We visited the Head of Bight to do some whale watching. We saw nothing, but it was fantastic coastal views from the lookout at the end of the pathway in the visitors’ centre. Much of the cliffs and coastline was aboriginal land owned by the Yalata peoples. We had lunch on a clifftop viewing point and then called in at 2 more on route, just lovely scenery. We arrived at 3 p.m. at the SA / WA border crossing roadhouse which had a campsite at the back of the motels. We paid $25 to stay overnight as a bit tired after 500+ miles of driving. We used the toilets and showers in the portacabins but the “keep the door shut” against snakes and snake themed tiling did not particularly calm us, hee-hee.
We had a power nap, Keef did photos and Annie read her iPad book. We actually drove 481 kilometers today.
Friday March 29th 2013
Summary, Nullarbor Plain Crossing, South Australian border with Western Australia at Border crossing village to Caiguna, WA.
We got up at 8.15 a.m. as less milage to do today. Had wash in the portacabin, breakfast and checked the motorhome for any plant, fruit, or vegetable matter as we were about to go through the quarantine area at the border crossing into Western Australia. It was only 100 meters from the campsite back on the Eyre Highway, highway 1 at this point although the National route A1 starts at Sydney and ends at Esperance, to the border crossing station.
Keef noticed that the front driver side tyre was looking particularly flat, he had noticed in in Port Lincoln first. It was now beginning to cause some stress as we had to keep pumping it up at every roadhouse or fuel stop, we made.
At the quarantine station a man came aboard the motorhome and looked in our fridge and some cupboards. He asked if we had any animals, we said no. He even checked in the van loo to see if we had any stowaways, ha-ha, as if.
Then we noticed a sheep had run across the border, we said aren’t you going after it, he joked you can have it if you want for a BBQ assuming you can catch it. So much for their hot quarantine regulations.
At Eucla on the Eyre highway we saw the monument to Edward John Eyre explorer, and then drove 4 kilometers down a dirt track to the old Eucla Telegraph station, which was now a ruin amongst the sand dunes. It operated from 1877-1927 to link Western Australia with the rest of Australia and the world. It was a key communications station in its time, so sad to see it as just a pile of rubble nowadays. IN its hey day it sent 11,000 messages annually.

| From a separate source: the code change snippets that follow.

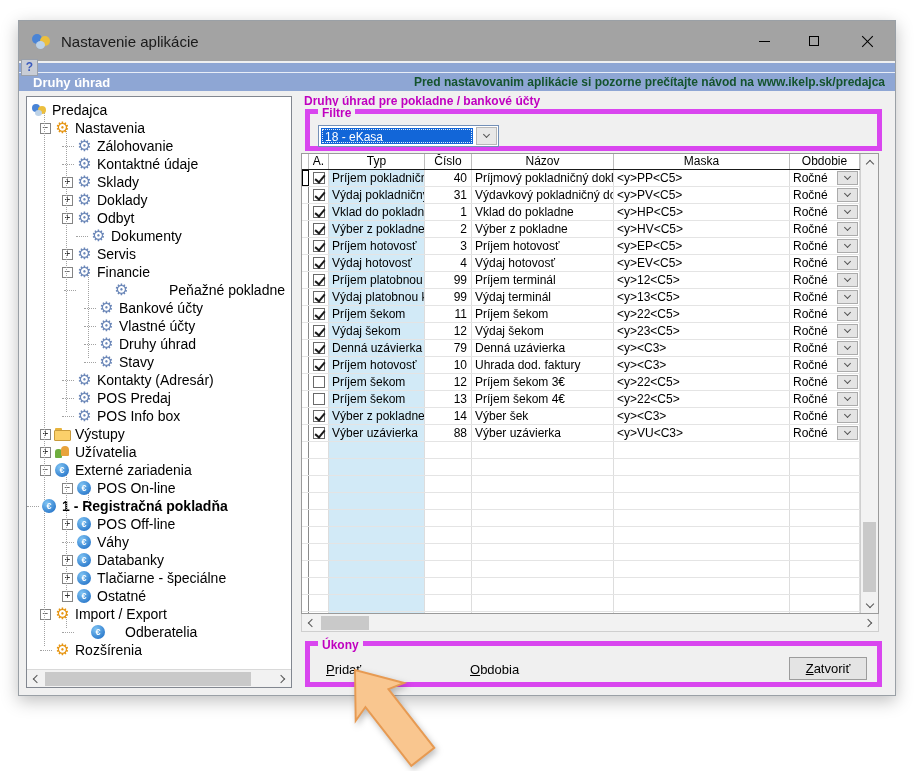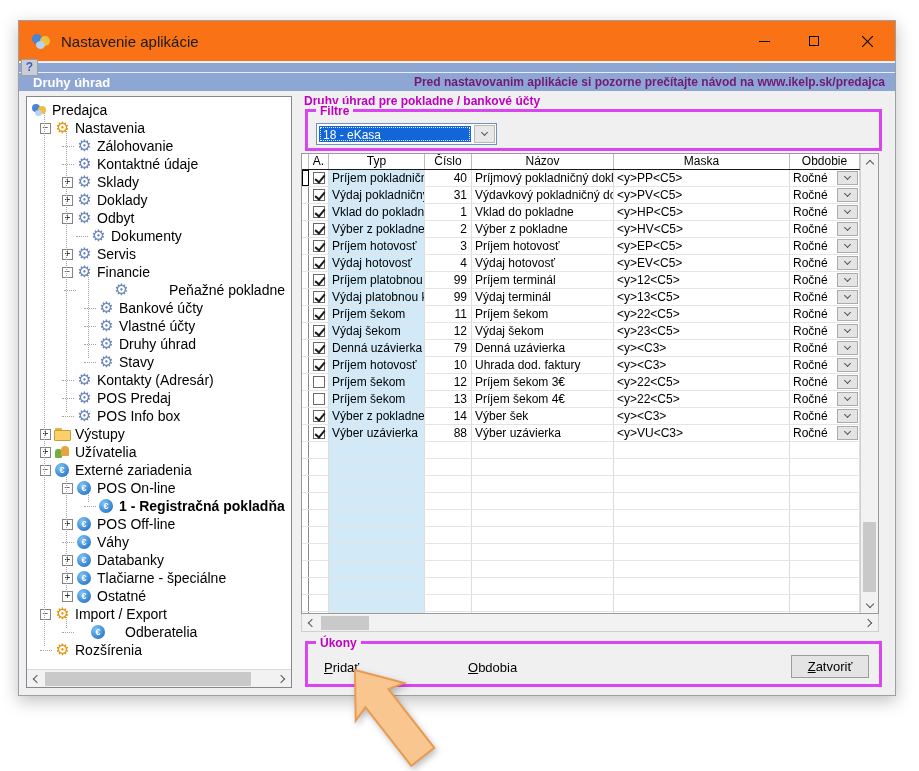"Nastavenie aplikácie" .titlebar { background: #f97316 -> #a3a3a3 }
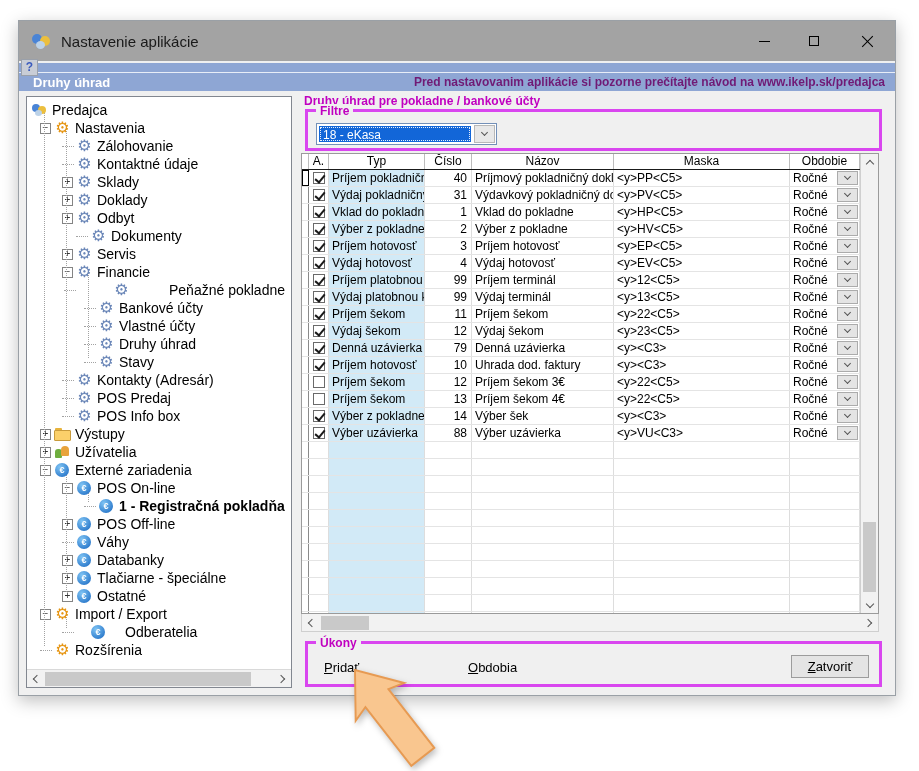"Pred nastavovanim aplikácie si pozorne" .strip2 .h-notice { color: #701a75 -> #14532d }
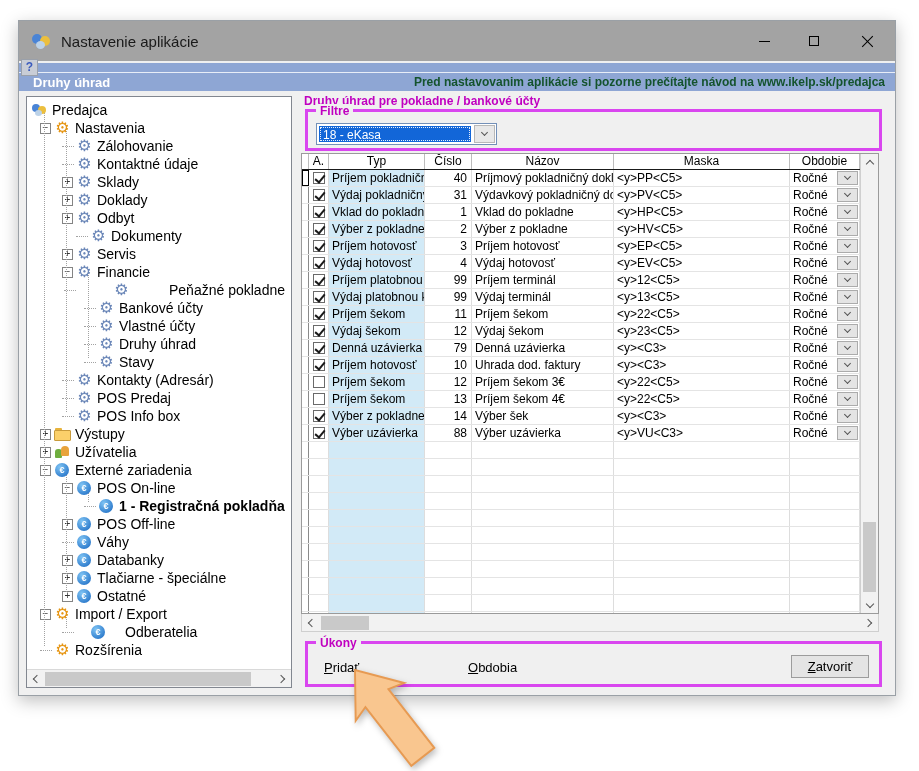"Filtre" .groupbox { border: 3px solid #d946ef -> 5px solid #d946ef }
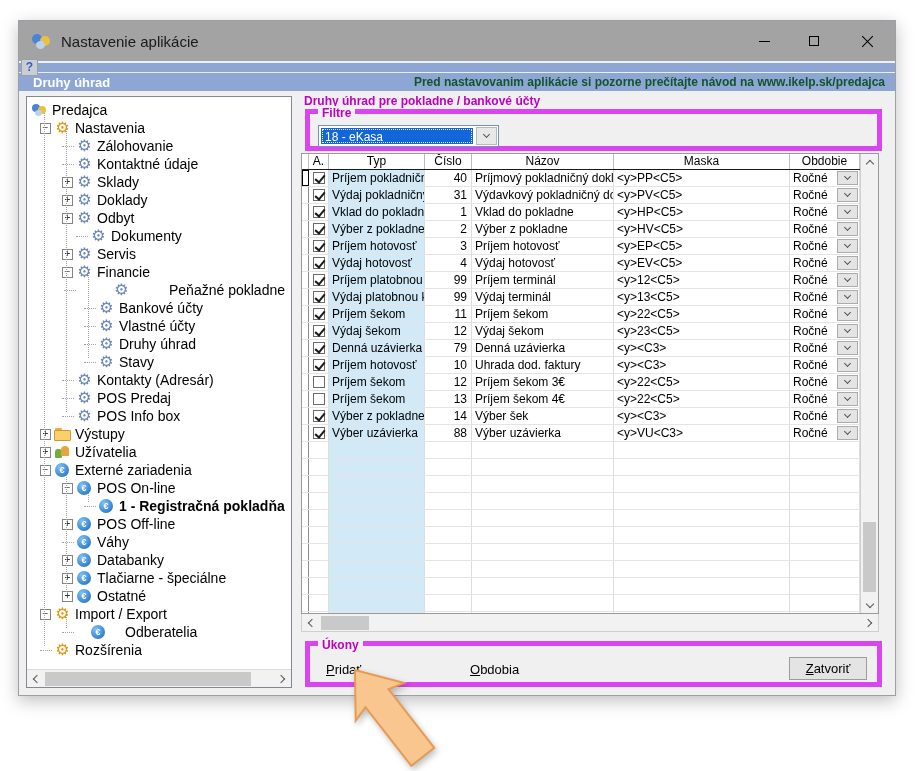"1 - Registračná pokladňa" div.tree-row { padding-left: 57px -> none }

We then rejoined the Eyre highway and drove with a high ridge of land on our right and sea on the left which could be seen from the hills. We stopped at Madura pass, which counts as the halfway point between Adelaide and Perth, to get a view over the vast Roe Plains. We stopped at the Madura roadhouse for more fuel. Then off the highway we saw 2 emus. There were lots of eagles eating roadkill kangaroos off the highway. We sadly still hadn’t seen any live roos, camels or wombats which was a tad disappointing, to say the least.
We had lunch at Cocklebiddy roadhouse and watched a man do golf into the hole at Eagles nest, part of the longest golf course in the world, it covers Ceduna to Kalgoorlie, wow with one hole at most roadhouses.
We stopped at 3 p.m. at Caiguna which has 10 powered sites costing $25, we had to turn our watches back 45 minutes as now on western time. We relaxed and read our books.
We drove 347 kilometers today , it was 22 degrees centigrade in Caiguna.